This winter has presented a particularly harsh time for our gardens. A combination of the freezing temperatures, snow fall and heavy rain will no doubt have left your garden looking a little worse for wear. Spring has been a little reticent to show itself this year, but make the most of any early sunshine and brighter days, grab your gloves and brave the weather to make a start on spring maintenance jobs. When temperatures return to normal, there will no doubt be a sudden burst of growth, so try to get on top of things now.
Remove any existing weeds from beds and borders and keep an eye out for more over the coming weeks. Spring presents ideal conditions for the growth of weeds, so by starting early, you have a much higher chance of getting the upper hand in this never-ending battle. Cut back perennials which have been left over winter. Remember that you're making way for new growth, so even if they still look attractive, don't be afraid to cut stems back to ensure your garden remains fresh. You may also wish to divide herbaceous perennials in order to provide them with more room, as well as fresh compost for a more fertile environment for them to prosper in.
Prepare Plant Beds
If you haven't already begun preparing your beds, you may wish to begin this process sooner rather than later. Both beds and planters will require fresh, nutrient-rich compost for an optimum growing environment, whilst old compost from planters can be cast over beds to improve the quality of the existing soil. Once you've removed any dead leaves and weeds and forked over the soil, you can apply a couple inches of mulch to assist your garden throughout the spring and summer and save yourself having to carry out extra work. Mulching helps to condition the soil whilst also suppressing weed growth and providing essential insulation during particularly harsh conditions. It also reduces evaporation, saving on watering. Mulch will offer your garden some much-needed protection whatever the weather throws at us.

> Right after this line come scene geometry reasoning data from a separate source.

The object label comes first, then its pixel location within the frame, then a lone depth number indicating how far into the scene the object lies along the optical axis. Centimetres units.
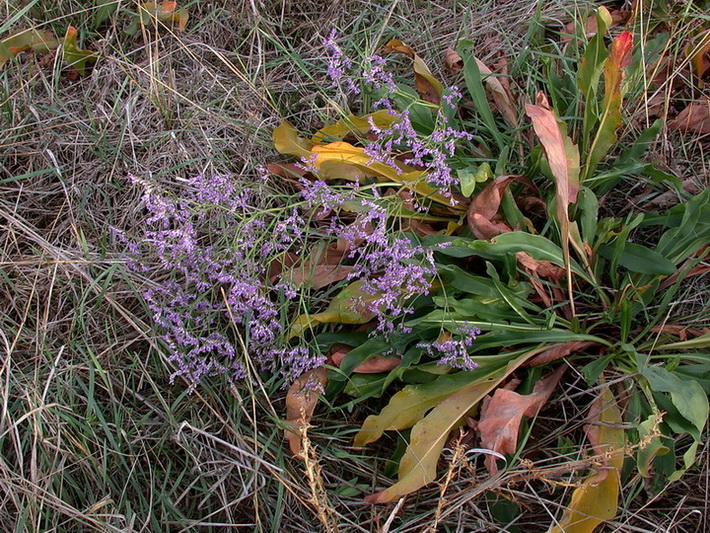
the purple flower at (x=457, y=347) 82
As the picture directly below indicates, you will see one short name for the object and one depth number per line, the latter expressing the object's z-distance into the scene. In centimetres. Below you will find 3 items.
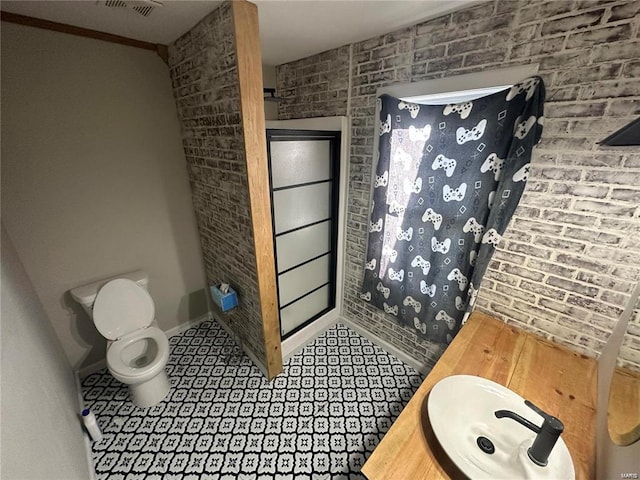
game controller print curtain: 128
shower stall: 185
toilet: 172
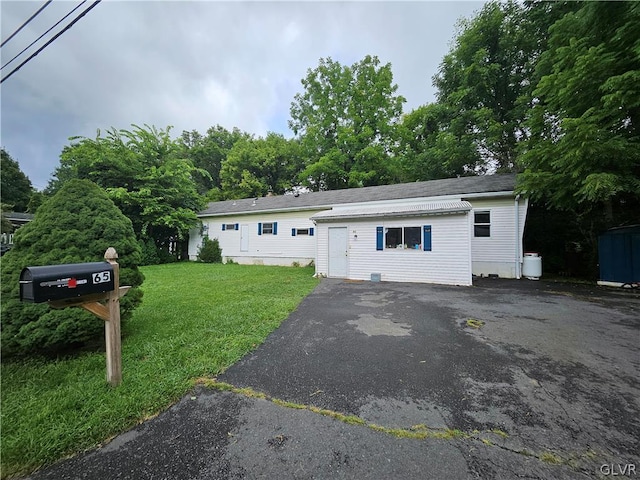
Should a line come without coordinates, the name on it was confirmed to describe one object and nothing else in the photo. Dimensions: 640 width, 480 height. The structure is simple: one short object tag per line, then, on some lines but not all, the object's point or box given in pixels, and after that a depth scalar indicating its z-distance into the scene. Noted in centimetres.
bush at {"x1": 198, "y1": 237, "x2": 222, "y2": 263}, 1580
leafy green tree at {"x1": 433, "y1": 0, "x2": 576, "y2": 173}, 1415
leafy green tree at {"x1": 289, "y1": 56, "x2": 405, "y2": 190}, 2095
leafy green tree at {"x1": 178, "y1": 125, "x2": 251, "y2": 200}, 2981
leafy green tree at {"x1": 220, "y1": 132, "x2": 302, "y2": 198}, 2486
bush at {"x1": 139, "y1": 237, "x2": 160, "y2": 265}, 1455
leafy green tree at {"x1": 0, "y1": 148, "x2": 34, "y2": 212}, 2695
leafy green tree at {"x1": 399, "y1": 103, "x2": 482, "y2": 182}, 1603
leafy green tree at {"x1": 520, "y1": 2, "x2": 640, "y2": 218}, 618
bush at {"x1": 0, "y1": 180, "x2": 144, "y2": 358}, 289
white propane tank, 924
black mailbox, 197
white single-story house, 840
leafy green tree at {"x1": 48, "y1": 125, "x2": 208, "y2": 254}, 1420
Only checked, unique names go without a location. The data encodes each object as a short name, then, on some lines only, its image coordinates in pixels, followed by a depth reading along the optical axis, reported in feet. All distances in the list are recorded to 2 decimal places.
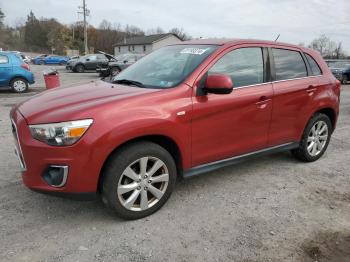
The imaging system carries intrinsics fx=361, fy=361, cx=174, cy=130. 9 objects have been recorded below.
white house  207.10
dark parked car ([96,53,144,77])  63.93
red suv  10.28
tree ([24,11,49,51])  277.03
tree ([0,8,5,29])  262.67
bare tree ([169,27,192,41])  260.09
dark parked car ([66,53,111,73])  90.79
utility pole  169.33
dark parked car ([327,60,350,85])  68.80
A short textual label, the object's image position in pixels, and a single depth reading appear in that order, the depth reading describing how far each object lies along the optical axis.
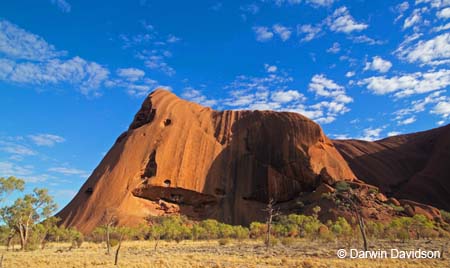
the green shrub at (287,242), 36.96
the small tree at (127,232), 46.76
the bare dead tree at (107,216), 53.27
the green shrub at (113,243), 41.26
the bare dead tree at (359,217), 24.94
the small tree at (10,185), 37.58
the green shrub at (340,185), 51.30
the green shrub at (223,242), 39.35
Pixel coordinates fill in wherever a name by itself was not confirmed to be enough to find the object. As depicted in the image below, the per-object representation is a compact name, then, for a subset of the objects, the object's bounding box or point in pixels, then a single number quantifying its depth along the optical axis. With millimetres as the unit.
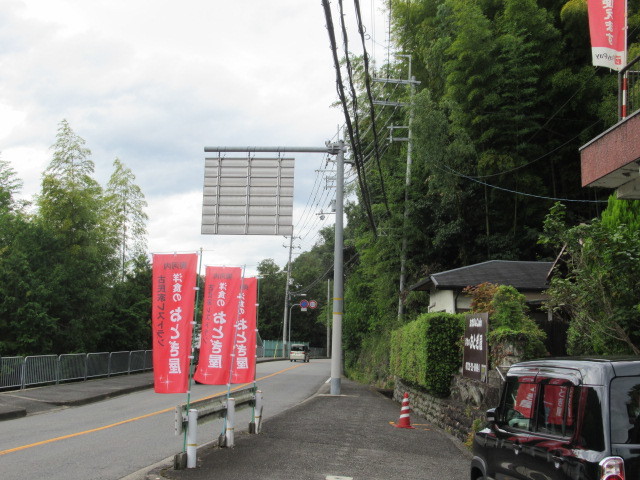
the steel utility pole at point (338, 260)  19547
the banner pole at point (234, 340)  9617
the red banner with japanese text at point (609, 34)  9891
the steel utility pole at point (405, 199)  25047
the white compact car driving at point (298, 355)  58562
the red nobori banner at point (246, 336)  10547
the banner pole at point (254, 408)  10696
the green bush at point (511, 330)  9656
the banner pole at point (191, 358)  7761
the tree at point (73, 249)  24344
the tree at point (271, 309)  87438
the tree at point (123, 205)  30641
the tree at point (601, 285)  8133
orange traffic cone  12305
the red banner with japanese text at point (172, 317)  7805
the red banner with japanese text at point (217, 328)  9416
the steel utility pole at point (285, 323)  61800
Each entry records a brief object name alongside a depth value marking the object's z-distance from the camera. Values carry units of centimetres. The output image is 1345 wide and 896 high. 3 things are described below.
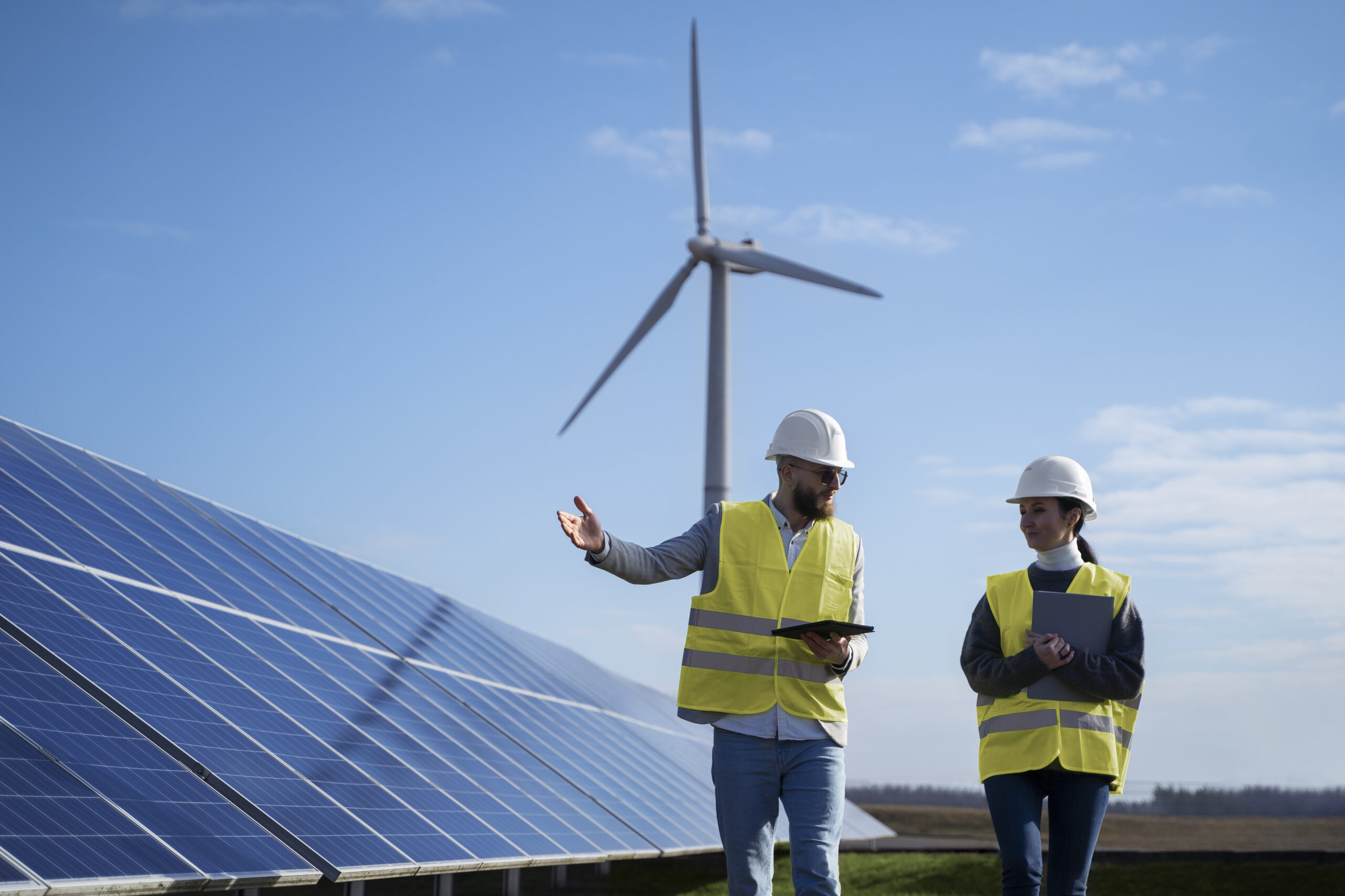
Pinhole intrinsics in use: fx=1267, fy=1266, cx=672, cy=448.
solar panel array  749
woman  639
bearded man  622
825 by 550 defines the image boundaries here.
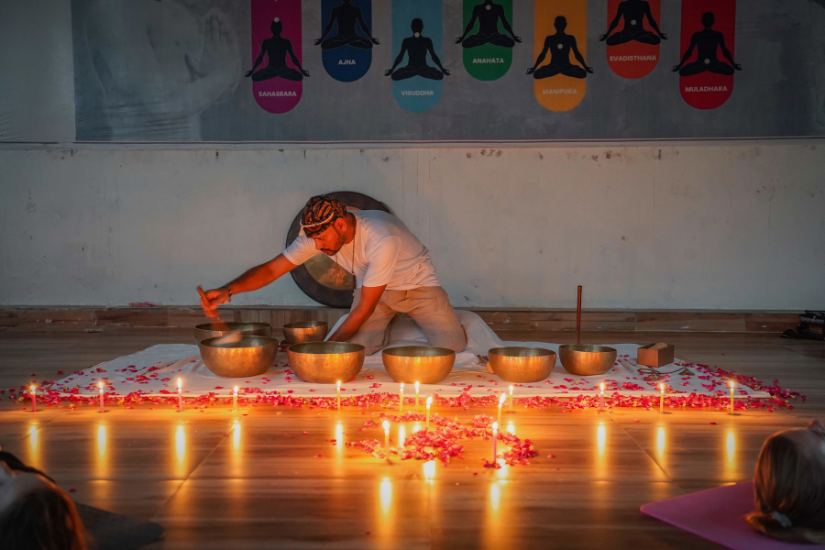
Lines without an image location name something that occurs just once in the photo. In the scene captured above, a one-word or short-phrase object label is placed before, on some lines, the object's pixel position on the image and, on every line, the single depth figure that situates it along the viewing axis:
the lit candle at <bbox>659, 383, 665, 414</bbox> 2.65
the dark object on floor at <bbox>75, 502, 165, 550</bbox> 1.51
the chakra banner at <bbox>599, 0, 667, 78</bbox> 4.92
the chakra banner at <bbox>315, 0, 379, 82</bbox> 5.00
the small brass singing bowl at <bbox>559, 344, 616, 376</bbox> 3.24
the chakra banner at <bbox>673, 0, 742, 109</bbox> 4.90
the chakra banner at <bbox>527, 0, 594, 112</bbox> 4.95
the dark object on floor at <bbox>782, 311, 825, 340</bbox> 4.52
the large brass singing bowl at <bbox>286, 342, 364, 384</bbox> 2.94
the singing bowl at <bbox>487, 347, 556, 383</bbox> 3.07
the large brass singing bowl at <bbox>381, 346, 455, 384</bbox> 2.97
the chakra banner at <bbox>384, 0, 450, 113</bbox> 4.98
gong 5.15
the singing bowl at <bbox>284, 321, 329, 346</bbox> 3.65
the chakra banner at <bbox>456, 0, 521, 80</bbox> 4.96
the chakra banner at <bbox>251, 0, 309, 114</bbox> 5.04
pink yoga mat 1.52
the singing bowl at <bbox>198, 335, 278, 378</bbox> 3.05
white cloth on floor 2.94
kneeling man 3.26
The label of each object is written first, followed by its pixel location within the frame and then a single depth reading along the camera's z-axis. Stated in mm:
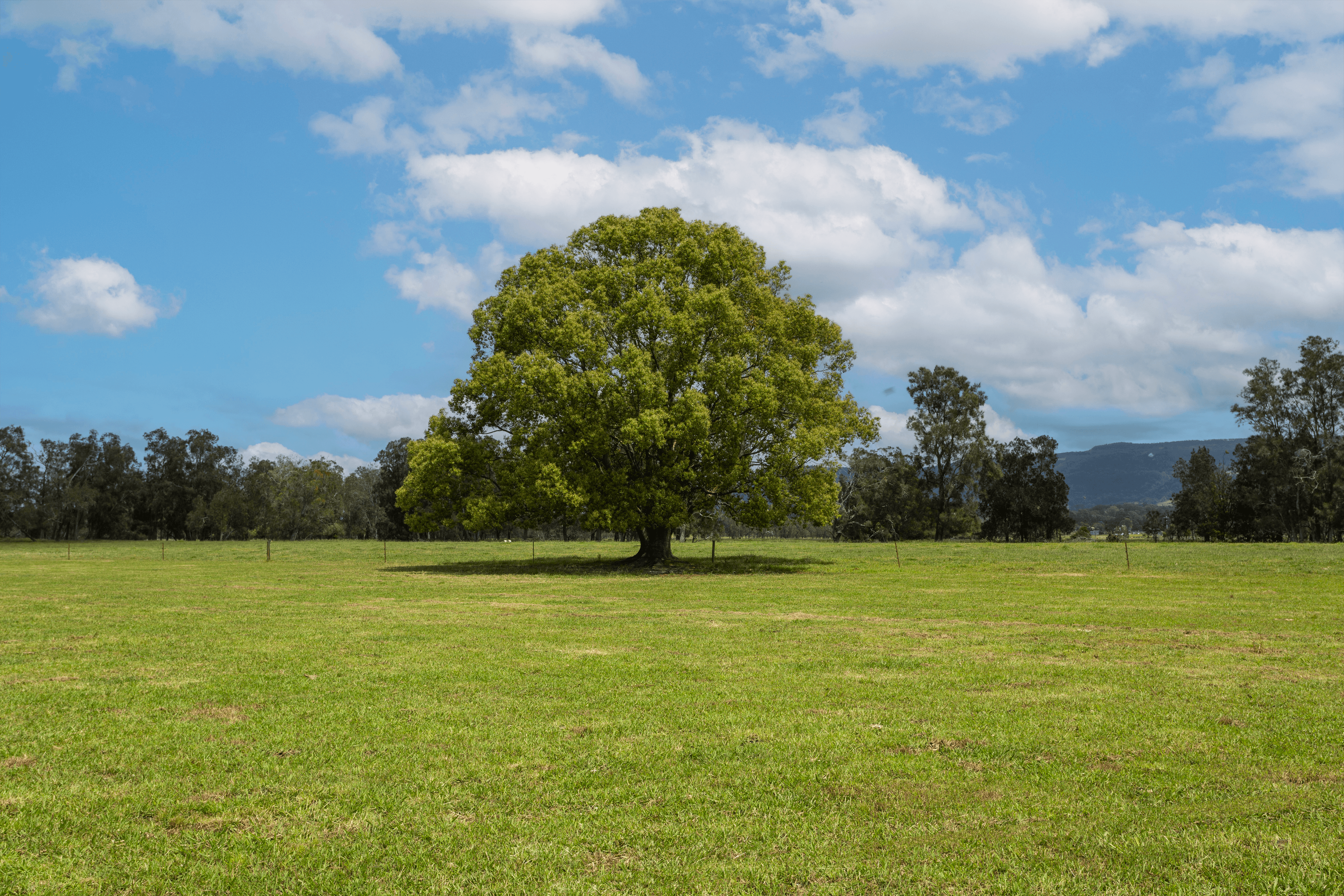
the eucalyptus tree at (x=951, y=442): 96250
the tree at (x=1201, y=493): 107188
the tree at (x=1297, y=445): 87875
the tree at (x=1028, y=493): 106625
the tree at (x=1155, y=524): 163000
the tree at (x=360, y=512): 144125
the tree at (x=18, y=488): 131000
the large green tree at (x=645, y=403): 40062
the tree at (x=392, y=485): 129625
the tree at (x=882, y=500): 105625
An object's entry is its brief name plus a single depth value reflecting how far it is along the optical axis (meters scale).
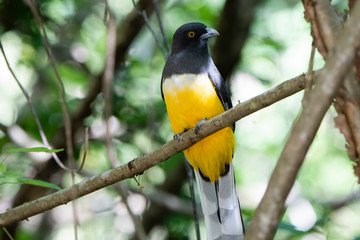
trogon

March is usually the time to give your lawn some much needed tender loving care, should the weather allow it. After some harsh climatic conditions, take care if the lawn is frosty or waterlogged and if necessary leave it to recover for a little longer before starting your spring maintenance. If on the other hand you're beginning to notice signs of fresh growth, then it's time to give your lawn its first cut, but avoid mowing if a frost is forecast or the ground is too wet. Raise the blades of your lawnmower to ensure the cut remains light and removes no more than a third of the grass leaf. Lawn edges can also be tidied and recut as required with the use of a half-moon lawn edging iron. Worm casts can cause havoc on lawns during winter. A stiff brush should be all that's needed to disperse them during dry periods. Avoid redistribution of worm casts during wet conditions as this will often make the situation much worse. On dry days you can gently brush the worm casts aside to avoid leaving muddy smears on the lawn. Once temperatures begin to rise and the grass starts to grow apply a spring feed. Fresh turf can be laid if it's required for new lawns or to repair damaged areas, although much like mowing an existing lawn, it's best to avoid doing this during especially frosty periods or if the soil is still too wet and unworkable. From here on in you will notice your attention being drawn to your garden much more than in previous months, so by getting prepared in March, you beat the rush of weeds and heavy maintenance that can be required in mid to late spring.